▸ **SOURCE TEXT**:
════════
Speech is not a broadband signal… but music is

We tend to be biased, both in our training and in our technologies that we use. We tend to look at things based on spectra or frequencies.  Phrases such as “bandwidth” and long term average speech spectrum show this bias. The long term average speech spectrum, with is averaged over time, is indeed a broad bandwidth spectrum made up of lower frequency vowels and higher frequency consonants, but this is actual false.

At any point in time, speech is either low frequency OR high frequency, but not both.  A speech utterance over time, may be LOW FREQUENCY VOWEL then HIGH FREQUENCY CONSONANT then SOMETHING ELSE, but speech will never be both low frequency emphasis and high frequency emphasis at any one point in time. 

Speech is sequential.  One speech segment follows another in time, but never at the same time.

In contrast, music is broadband and very rarely narrow band. 

With the exception of percussion sounds, music is made up of a low frequency fundamental note (or tonic) and then a series of progressively higher frequency harmonics whose amplitudes and exact frequency location define the timbre.  It is impossible for music to be a narrow band signal.
════════
▸ **RECORDED INFORMATION**:
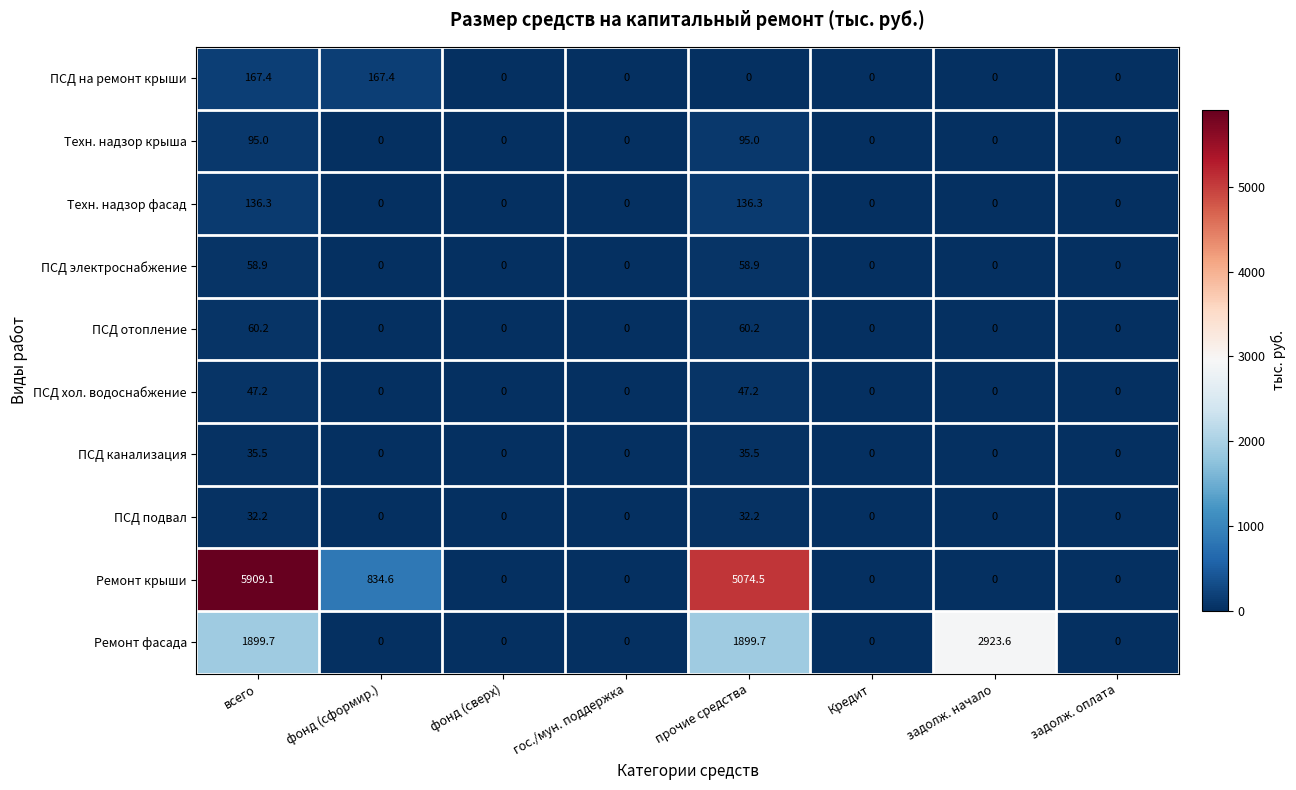

Which series has the largest range (max minus min)?

Ремонт крыши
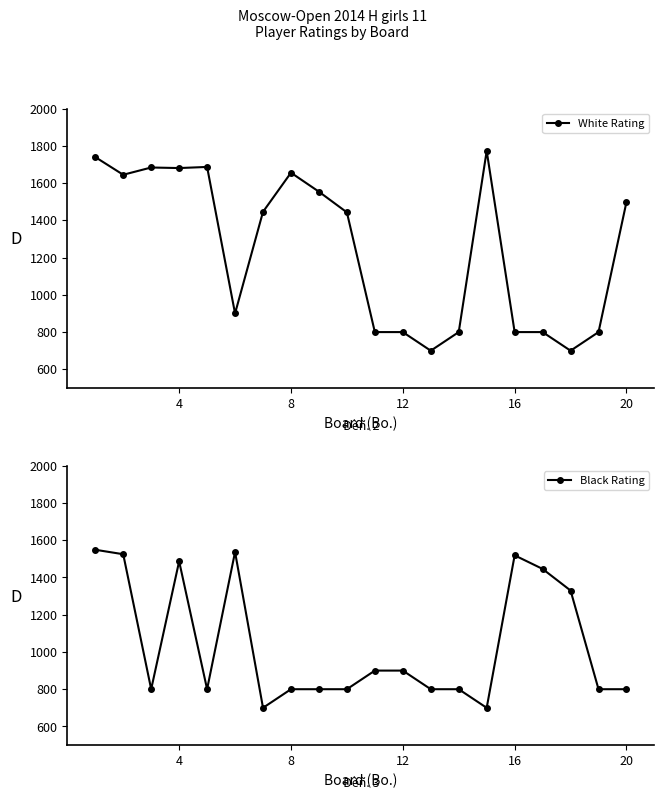

True or false: White Rating has more than 1 points higher than both neighbors.

True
════════
▸ **EXERCISES**:
1. According to the text on speech and music, why can music not be a narrow band signal? Answer in one to three sentences.
2. Write what comes next in the text on speech and music, picking up right after its final sentence.

▸ **ANSWERS PROVIDED**:
1. Apart from percussion sounds, music is made up of a low frequency fundamental note (or tonic) plus a series of progressively higher frequency harmonics. Because those harmonics spread across higher frequencies above the fundamental, music is broadband.

2.
It is actually a paradox that (1) hearing aids have one receiver that needs to have similar efficiency at the both the high frequency and the low frequency regions and (2) musicians “prefer” in-ear monitors and earphones that have more than one receiver.  If anything, it should be the opposite.  I would suspect that the musicians’ preference for more receivers (and drivers) is a marketing element where “more” may be perceived as “better”.

At any one point in time, musicians should be wearing a single receiver, single microphone, and single bandwidth in-ear monitor.  This will ensure that what is generated in the lower frequency region (the fundamental or tonic) will have a well-defined amplitude (and frequency) relationship with the higher frequency harmonics.  This can only be achieved with a truly single channel system. A “less is more solution”.

This same set of constraints does not hold for speech.  If speech contains a vowel (or nasal, collectively called a sonorant), it is true that there are well-defined harmonics that generate a series of resonances or formants but for good intelligibility one only needs to have energy up to about 3500 Hz.  Indeed, telephones only carry information up to 3500 Hz.  If speech contains a sibilant consonant, also known as obstruents (‘s’, ‘sh’, ‘th’,’f’,…) there are no harmonics and minimal sound energy below 2500 Hz.  Sibilant consonants can extend beyond 12,000 Hz, but never have energy below 2500 Hz.

Speech is either low frequency sonorant (with well-defined harmonics) or high frequency obstruent (no harmonics), but at any one point in time it’s one or the other, but not both.  Music must have both low and high frequency harmonics and the exact frequencies and amplitudes of the harmonics provide much of the definition to music.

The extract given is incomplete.